For srun, that means adding the option --gpus=1 or -G 1. For sbatch, that means adding the line #SBATCH --gpus=1 to the top of your script.

Requesting for specific GPU resources

While --gpus=1 will get you any machine with a GPU, you will probably want to request for a specific type of node (for e.g., to test under the same Compute Capability).

Requesting via node type

This method should be used for running jobs on older GPUs (i.e. not A100/H100). To request a specific node type (e.g., you only want the machines with Titan V) you can add the --constraint option to your srun/sbatch command, e.g., for requesting any xgpd node that has Titan V,

$ srun --gpus=1 --constraint=xgpd bash -c "hostname; nvidia-smi"

Requesting via GPU name

This method is required to run jobs on the A100 or H100 nodes. To request a specific GPU type (e.g., you only want an entire NVIDIA A100 80GB GPU), you can add the option --gpus=<gpu_type> or -G <gpu_type> to your srun/sbatch command, e.g., for requesting an entire NVIDIA A100 80GB GPU,

$ srun --gpus=a100-80 bash -c "hostname; nvidia-smi"

Here is an example of allocating a GPU node, getting its hostname, and running nvidia-smi (a tool to monitor the GPU) on it:

$ srun -G h100-96 bash -c "hostname; nvidia-smi"
xgpi2
+-----------------------------------------------------------------------------------------+
| NVIDIA-SMI 555.42.02              Driver Version: 555.42.02      CUDA Version: 12.5     |
|-----------------------------------------+------------------------+----------------------+
| GPU  Name                 Persistence-M | Bus-Id          Disp.A | Volatile Uncorr.

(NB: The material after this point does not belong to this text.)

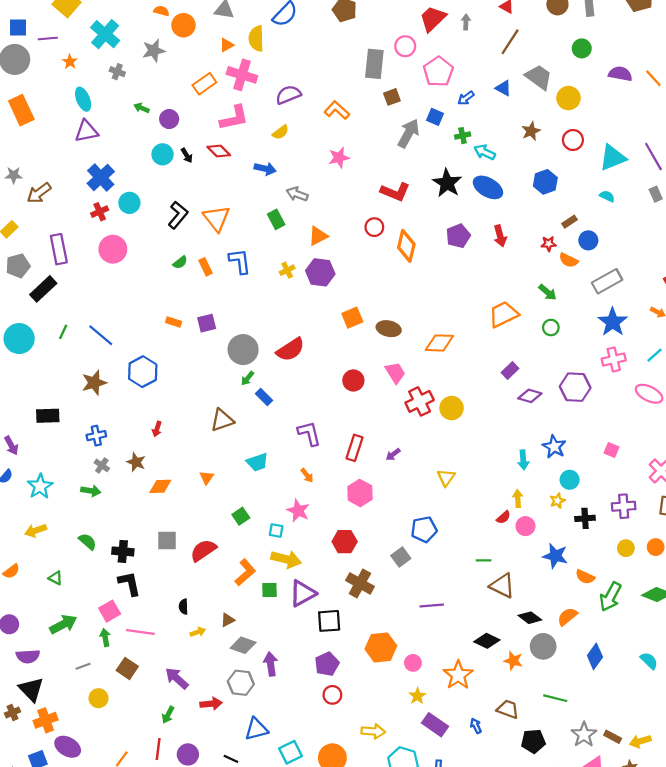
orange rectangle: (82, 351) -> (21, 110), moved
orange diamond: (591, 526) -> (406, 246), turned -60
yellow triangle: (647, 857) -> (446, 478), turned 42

ECC |
| Fan  Temp   Perf          Pwr:Usage/Cap |           Memory-Usage | GPU-Util  Compute M. |
|                                         |                        |               MIG M. |
|=========================================+========================+======================|
|   0  NVIDIA H100 NVL                Off |   00000000:E3:00.0 Off |                    0 |
| N/A   29C    P0             62W /  400W |       1MiB /  95830MiB |      0%      Default |
|                                         |                        |             Disabled |
+-----------------------------------------+------------------------+----------------------+

---truncated---

Alternatively, you may use --gres to achieve the same allocation:

srun --gres="gpu:h100-96:1" bash -c "hostname; nvidia-smi"`

In this case, we made SoC allocate xgpi2 (one of our most expensive GPU nodes) to us :)

You can see in the output that this is an NVIDIA H100 96GB GPU (worth around USD 30,000), that is running a CUDA version of 12.5.

Multi-Instance GPU (MIG) Nodes

Note that some of the xgph and xgpi machines are special!

Each H100 96GB GPU in the xgpi10-19 nodes are virtually split into 2 "smaller GPUs" (via NVIDIA's Multi-Instance GPU system). This allows 2 different jobs to be given an isolated slice of the xgpi node's GPU, such that more users can use H100 GPUs.

You can test this via srun --gpus=h100-47 nvidia-smi and looking at the "MIG Devices" section.

This is the same for the A100 80GB GPUs in the xgph10-19 nodes.

There is no performance benefit to using these MIG nodes (in fact your code is likely to run slower), but it exists since the nodes with the full A100 80GB or H100 96GB GPUs might be fully occupied. This allows more users to test their code on Compute Capability 8.0 or 9.0.